[Stored items]
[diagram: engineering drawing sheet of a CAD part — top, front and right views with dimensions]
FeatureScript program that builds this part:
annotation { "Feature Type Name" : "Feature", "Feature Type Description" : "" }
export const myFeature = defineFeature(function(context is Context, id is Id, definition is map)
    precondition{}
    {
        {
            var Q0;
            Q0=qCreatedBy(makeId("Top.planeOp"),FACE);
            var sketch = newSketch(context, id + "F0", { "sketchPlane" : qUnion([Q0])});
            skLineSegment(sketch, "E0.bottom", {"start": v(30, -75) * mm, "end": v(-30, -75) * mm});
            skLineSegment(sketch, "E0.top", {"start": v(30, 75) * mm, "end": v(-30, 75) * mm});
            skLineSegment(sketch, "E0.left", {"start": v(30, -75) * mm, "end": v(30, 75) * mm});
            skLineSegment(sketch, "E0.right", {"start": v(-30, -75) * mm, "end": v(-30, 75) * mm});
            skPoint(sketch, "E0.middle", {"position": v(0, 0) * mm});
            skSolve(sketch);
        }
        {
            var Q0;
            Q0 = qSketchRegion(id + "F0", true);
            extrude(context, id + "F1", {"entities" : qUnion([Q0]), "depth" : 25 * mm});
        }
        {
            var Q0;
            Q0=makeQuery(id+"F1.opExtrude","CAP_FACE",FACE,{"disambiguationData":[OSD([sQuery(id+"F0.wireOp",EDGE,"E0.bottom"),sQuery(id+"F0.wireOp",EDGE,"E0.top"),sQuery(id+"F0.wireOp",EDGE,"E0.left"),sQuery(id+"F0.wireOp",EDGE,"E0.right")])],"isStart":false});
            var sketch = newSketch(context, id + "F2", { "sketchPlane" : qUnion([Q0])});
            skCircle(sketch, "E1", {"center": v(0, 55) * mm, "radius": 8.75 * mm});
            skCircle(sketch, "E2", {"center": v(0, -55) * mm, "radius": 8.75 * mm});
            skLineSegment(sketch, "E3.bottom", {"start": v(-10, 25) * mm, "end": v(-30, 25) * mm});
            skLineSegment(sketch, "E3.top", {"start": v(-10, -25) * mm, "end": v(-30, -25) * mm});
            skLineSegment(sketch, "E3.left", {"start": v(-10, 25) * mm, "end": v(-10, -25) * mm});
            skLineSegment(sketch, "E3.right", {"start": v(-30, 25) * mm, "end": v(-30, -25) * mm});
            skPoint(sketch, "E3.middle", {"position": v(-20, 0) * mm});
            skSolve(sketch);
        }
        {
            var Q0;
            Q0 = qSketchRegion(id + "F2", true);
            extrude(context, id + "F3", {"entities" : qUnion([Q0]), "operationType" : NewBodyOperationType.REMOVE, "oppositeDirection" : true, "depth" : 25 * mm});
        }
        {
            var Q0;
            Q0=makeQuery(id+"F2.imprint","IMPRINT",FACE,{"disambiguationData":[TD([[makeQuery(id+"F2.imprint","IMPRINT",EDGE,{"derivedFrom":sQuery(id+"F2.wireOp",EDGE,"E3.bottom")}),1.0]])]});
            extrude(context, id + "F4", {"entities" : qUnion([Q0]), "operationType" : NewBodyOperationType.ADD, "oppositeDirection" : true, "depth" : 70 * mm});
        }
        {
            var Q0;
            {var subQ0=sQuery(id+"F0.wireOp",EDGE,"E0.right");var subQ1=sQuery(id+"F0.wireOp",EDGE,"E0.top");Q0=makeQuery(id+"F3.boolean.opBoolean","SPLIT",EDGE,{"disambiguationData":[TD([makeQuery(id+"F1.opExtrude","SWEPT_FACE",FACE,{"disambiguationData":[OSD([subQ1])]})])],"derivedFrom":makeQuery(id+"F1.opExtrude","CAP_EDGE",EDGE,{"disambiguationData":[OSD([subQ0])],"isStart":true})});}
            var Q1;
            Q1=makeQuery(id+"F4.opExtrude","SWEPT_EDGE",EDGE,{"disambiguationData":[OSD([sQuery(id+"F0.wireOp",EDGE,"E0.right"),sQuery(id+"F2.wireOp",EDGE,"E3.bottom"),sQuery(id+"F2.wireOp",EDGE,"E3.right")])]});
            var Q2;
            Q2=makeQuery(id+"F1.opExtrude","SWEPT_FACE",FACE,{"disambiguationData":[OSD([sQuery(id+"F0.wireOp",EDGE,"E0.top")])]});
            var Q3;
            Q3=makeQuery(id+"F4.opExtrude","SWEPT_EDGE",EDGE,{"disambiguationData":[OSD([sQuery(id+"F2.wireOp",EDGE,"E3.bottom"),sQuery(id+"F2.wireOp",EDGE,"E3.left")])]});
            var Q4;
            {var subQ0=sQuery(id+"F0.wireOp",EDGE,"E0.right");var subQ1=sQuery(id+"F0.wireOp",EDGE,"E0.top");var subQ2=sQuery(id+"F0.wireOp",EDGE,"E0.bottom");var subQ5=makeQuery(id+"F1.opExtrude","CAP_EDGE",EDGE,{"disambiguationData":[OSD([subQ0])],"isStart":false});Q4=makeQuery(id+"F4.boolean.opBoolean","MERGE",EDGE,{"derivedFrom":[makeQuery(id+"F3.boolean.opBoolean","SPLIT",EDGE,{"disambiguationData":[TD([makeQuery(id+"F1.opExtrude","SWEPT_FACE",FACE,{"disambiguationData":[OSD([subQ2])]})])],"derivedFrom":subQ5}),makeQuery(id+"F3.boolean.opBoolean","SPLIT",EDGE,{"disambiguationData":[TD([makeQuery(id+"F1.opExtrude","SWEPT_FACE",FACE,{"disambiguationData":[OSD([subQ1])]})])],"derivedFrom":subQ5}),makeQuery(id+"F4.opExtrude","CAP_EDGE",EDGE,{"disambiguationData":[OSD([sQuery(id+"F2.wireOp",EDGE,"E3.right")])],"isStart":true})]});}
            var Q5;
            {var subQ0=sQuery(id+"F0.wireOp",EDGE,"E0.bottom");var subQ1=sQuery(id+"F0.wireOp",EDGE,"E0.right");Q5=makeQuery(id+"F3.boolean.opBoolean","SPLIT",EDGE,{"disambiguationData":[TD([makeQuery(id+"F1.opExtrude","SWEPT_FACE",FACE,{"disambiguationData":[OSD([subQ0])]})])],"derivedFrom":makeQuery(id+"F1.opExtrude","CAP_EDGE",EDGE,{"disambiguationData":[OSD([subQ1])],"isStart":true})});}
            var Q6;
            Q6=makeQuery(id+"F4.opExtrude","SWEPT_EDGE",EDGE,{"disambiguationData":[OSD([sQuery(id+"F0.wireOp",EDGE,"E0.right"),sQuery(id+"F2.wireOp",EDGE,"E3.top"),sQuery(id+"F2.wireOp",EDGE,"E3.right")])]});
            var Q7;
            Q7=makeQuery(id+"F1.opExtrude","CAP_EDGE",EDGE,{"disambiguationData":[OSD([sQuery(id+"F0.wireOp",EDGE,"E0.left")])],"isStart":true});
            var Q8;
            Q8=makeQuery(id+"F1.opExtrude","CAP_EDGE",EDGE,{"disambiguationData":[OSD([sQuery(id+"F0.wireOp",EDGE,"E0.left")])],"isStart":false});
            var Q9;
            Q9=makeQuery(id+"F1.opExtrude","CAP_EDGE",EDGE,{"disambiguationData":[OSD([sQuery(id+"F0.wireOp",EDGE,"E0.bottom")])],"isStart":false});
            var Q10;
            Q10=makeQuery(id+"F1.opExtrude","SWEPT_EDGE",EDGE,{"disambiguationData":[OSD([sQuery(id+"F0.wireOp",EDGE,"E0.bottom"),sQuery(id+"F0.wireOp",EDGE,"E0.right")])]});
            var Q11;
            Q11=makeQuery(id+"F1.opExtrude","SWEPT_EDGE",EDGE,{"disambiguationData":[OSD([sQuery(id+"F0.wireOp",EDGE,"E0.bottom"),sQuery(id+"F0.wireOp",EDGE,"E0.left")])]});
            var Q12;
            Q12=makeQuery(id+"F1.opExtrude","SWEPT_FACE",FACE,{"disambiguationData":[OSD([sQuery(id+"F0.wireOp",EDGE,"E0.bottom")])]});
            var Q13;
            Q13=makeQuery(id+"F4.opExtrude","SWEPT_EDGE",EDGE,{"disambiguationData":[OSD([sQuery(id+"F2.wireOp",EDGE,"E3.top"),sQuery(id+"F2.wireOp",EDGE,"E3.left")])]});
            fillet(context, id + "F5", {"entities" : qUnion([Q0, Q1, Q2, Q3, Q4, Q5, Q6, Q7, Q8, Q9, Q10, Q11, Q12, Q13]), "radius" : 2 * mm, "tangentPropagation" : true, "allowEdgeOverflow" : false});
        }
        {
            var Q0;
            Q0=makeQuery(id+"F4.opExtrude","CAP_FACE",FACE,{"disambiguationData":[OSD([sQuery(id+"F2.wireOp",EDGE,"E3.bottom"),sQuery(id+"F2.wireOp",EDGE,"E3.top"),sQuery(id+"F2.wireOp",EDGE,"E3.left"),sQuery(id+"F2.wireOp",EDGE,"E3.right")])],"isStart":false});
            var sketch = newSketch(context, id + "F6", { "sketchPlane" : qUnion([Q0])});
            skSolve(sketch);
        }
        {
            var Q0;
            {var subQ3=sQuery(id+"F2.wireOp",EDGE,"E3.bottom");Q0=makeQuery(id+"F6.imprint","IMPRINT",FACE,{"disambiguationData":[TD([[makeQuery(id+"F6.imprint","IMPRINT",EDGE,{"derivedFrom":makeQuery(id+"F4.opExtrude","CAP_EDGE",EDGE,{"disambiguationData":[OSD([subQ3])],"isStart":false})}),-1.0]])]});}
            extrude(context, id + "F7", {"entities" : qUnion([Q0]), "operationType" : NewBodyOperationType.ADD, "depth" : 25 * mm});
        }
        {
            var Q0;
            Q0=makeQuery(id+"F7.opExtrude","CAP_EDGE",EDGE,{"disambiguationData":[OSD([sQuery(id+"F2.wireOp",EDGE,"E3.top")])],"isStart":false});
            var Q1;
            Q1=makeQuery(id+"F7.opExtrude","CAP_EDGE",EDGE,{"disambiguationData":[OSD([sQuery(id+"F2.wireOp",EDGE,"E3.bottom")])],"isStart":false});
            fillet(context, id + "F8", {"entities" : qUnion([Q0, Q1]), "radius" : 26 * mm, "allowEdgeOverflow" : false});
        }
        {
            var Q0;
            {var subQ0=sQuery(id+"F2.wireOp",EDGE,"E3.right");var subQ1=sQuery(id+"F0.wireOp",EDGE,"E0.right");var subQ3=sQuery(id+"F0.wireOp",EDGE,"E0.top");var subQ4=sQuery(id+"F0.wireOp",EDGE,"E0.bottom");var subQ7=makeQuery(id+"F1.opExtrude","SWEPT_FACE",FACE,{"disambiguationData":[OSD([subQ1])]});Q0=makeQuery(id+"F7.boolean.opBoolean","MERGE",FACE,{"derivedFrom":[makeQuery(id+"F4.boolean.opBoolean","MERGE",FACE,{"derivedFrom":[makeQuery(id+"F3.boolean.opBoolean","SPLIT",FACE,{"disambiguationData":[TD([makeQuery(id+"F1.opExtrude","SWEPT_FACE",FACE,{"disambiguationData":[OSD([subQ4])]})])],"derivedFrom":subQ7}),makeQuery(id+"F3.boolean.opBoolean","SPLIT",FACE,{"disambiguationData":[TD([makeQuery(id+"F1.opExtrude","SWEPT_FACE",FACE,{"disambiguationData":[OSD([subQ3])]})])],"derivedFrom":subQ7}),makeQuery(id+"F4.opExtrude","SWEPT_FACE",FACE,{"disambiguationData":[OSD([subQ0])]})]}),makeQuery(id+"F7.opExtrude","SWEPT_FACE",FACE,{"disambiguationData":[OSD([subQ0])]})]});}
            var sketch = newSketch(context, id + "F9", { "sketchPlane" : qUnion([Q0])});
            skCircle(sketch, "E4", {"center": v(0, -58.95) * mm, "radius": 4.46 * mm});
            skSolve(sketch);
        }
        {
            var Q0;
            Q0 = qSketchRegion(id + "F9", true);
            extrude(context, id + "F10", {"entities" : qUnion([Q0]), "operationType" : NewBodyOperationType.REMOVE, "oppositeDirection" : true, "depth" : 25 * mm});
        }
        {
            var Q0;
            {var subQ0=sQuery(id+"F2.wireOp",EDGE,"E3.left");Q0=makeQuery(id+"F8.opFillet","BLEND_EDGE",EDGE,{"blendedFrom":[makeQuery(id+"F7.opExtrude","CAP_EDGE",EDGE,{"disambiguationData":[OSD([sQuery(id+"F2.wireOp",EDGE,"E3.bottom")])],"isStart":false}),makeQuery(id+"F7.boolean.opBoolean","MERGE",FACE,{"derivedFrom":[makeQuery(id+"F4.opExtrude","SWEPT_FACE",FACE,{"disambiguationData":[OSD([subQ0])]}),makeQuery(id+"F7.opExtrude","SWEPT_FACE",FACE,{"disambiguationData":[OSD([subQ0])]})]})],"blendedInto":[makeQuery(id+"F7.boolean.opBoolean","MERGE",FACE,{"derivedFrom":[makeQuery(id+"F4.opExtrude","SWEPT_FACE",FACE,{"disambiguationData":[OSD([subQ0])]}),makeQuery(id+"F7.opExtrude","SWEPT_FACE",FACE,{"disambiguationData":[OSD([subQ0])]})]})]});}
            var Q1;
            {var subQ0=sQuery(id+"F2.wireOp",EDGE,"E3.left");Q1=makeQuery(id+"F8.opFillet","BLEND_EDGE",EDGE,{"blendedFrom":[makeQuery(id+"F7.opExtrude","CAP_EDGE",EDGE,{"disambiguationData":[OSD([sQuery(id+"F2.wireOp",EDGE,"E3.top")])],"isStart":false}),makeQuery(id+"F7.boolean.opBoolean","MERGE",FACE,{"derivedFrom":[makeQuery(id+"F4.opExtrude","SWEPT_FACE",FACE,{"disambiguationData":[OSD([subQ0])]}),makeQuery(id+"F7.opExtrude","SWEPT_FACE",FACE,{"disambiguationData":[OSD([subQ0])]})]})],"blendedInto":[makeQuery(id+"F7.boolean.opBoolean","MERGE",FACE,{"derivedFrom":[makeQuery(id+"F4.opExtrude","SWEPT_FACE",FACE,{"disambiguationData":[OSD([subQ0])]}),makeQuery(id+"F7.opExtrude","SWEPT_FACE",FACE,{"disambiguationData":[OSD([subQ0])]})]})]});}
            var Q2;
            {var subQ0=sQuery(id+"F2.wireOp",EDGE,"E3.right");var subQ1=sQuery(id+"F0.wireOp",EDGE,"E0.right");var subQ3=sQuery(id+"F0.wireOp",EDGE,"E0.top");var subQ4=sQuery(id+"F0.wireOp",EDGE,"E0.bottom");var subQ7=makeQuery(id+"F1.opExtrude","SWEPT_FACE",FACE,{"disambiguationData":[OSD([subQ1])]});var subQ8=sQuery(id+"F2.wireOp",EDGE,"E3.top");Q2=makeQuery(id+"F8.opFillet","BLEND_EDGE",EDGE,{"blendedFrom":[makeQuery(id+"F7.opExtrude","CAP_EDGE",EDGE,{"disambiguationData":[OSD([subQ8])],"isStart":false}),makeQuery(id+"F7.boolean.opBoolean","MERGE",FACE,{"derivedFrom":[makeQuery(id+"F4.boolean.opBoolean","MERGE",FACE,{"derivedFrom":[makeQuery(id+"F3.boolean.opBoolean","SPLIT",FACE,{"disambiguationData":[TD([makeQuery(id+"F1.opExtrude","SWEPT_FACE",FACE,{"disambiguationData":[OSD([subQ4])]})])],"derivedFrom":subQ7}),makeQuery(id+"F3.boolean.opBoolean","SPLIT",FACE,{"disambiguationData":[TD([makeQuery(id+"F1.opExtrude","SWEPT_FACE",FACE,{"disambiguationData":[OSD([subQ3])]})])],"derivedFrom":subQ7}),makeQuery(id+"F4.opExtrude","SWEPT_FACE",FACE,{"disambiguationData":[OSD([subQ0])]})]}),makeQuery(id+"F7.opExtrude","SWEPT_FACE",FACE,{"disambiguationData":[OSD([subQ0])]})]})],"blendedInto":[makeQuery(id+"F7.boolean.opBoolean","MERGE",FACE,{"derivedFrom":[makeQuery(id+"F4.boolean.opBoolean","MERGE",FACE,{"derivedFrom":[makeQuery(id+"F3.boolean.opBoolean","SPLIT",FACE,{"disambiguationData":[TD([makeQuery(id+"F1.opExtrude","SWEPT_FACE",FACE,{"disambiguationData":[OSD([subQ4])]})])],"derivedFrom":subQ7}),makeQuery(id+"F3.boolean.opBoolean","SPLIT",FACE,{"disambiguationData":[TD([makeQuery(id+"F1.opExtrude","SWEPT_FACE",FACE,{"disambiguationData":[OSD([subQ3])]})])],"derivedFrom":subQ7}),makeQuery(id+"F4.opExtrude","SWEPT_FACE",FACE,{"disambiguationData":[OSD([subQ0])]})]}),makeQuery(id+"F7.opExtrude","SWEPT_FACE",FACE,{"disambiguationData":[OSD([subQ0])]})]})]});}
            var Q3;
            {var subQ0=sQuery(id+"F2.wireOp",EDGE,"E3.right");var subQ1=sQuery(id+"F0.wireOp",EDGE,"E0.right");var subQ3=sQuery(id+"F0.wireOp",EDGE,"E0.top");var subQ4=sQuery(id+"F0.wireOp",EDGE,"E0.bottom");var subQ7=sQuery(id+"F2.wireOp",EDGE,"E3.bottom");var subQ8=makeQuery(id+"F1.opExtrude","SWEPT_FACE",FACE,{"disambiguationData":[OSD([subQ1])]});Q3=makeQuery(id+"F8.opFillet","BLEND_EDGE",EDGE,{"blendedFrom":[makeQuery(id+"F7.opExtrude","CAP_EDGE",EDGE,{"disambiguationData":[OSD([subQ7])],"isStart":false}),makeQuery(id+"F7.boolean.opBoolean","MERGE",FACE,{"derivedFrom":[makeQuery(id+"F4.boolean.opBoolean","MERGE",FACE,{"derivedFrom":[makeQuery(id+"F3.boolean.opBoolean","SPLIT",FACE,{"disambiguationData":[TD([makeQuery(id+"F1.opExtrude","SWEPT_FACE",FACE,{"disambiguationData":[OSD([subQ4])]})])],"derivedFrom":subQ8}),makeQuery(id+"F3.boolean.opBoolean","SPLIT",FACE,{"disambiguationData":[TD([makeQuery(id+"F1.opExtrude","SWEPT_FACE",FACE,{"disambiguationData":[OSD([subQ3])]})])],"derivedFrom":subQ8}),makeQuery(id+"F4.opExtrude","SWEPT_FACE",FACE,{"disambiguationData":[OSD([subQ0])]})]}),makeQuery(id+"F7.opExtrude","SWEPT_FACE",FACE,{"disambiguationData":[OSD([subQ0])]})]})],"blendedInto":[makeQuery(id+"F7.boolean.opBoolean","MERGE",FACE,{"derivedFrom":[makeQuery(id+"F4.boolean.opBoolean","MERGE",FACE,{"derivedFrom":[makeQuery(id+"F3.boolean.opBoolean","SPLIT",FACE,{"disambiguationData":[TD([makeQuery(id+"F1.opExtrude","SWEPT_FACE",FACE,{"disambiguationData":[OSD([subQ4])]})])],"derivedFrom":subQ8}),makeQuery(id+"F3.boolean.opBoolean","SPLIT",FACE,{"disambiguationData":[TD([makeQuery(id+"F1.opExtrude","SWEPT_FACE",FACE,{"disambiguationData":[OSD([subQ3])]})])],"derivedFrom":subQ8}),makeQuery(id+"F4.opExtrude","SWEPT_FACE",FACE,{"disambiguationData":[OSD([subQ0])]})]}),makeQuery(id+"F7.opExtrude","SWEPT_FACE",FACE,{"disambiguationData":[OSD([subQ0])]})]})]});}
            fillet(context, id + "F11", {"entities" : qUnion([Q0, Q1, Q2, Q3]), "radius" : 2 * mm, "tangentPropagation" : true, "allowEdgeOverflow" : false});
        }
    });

▶ Directions: Tally the lines in the rows above that contain the string "qSketchRegion", with case counting, and give only the number.

▶ Expected output: 3